News

Activist Investor Elliott Targets GSK

16.04.2021 - Activist hedge fund Elliott Management, also known as Elliott Associates or Elliott Advisers, has a new target – GlaxoSmithKline (GSK). Over the past decade, the fund has gone after chemical companies DuPont, Bayer and most recently Akzo Nobel, with mixed results.

According to the newspaper Financial Times (FT), the hedge fund has built up a multibillion-pound stake in the UK’s largest drugmaker, setting up a potential battle over the company’s future after it has underperformed peers and lagged in the race to develop a Covid-19 vaccine.

The fund’s strategy is to pack a company’s board and align the members with its own targets, even toppling the CEO if it deems necessary. Its moves at GSK come as some shareholders reportedly have become unhappy with the management strategy of the company’s CEO. Emma Walmsley is driving forward plans to break up the company from 2022. GSK’s consumer health business has been separated from pharma and vaccines and brought into a joint venture in preparation for the move. 
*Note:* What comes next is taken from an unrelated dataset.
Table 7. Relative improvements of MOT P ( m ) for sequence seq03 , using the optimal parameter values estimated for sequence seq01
Reports from the stock market say the value of the pharma giant’s shares has fallen 14% since Walmsley stepped into the CEO’s spot in April 2017. Some shareholders, the FT noted, “have privately expressed concerns” over the British company’s performance, pointing to disappointments in its drugs pipeline, raising questions about its allocation of research and development spending and drawing unfavorable comparisons with AstraZeneca, whose shares have risen by 49% per cent in the same timeframe.
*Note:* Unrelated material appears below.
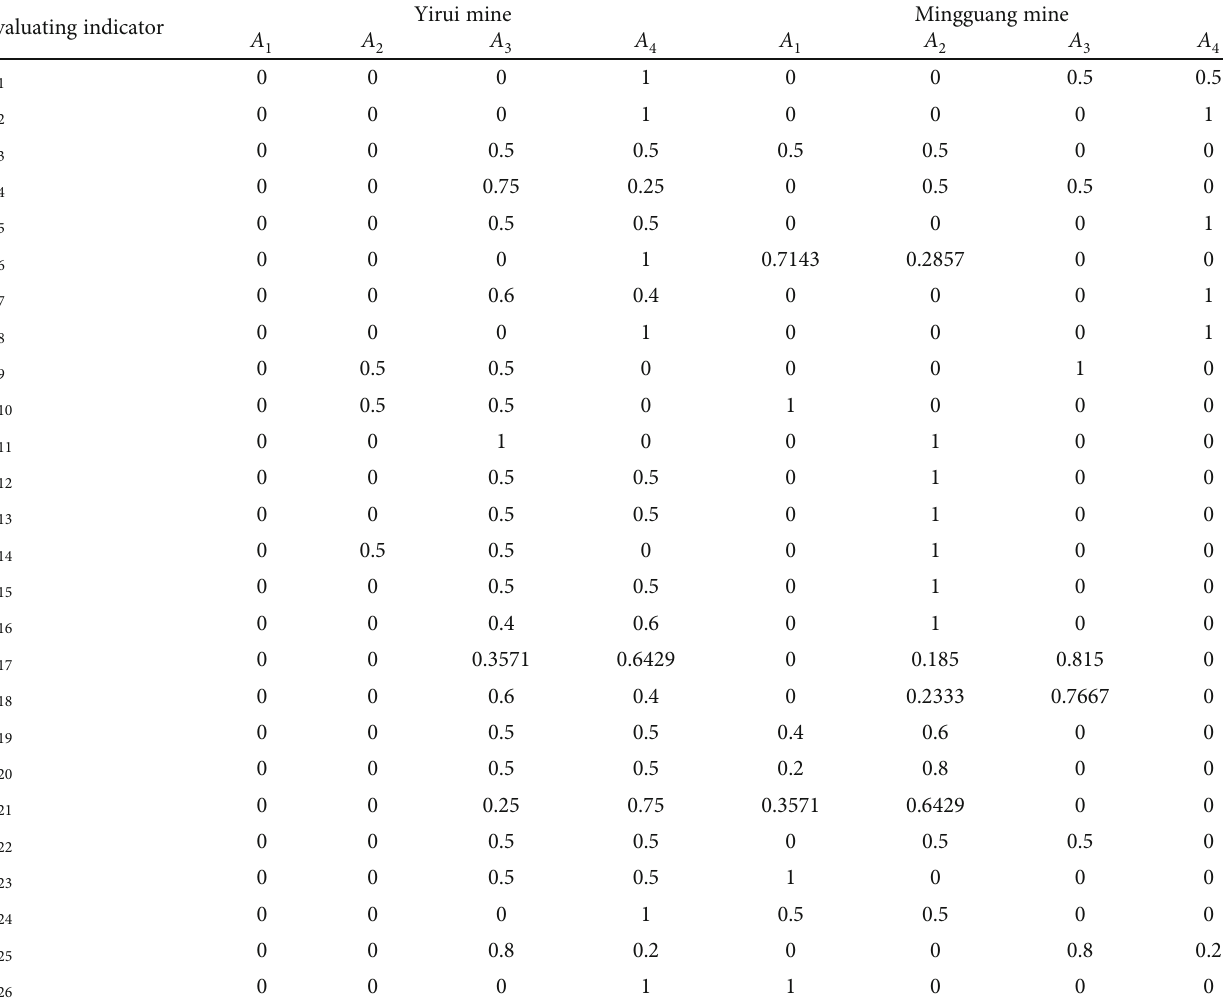
Table 8: Assessment matrixes of single indicator measure values for Yirui limestone mine and Mingguang limestone mine. Evaluating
While GSK’s plans to produce a Covid-19 vaccine together with France’s Sanofi, have stalled, AstraZeneca has a product on the market. However, some analysts believe the position of the latter player’s chief may be shaky, due to the negative attention the blood clotting incidents seen with its vaccine have drawn. Amid the pandemic, Pascal Soriot has remained in Australia, quarantined with his family.

Elliott, which the newspaper said typically uses derivatives to build stakes in target companies, wagered a multi-year campaign to get US rare disease specialist Alexion Pharmaceuticals – in which it held a stake – to sell itself to take advantage of soaring biotech stocks. In December 2020, AstraZeneca bought the company for $39 billion.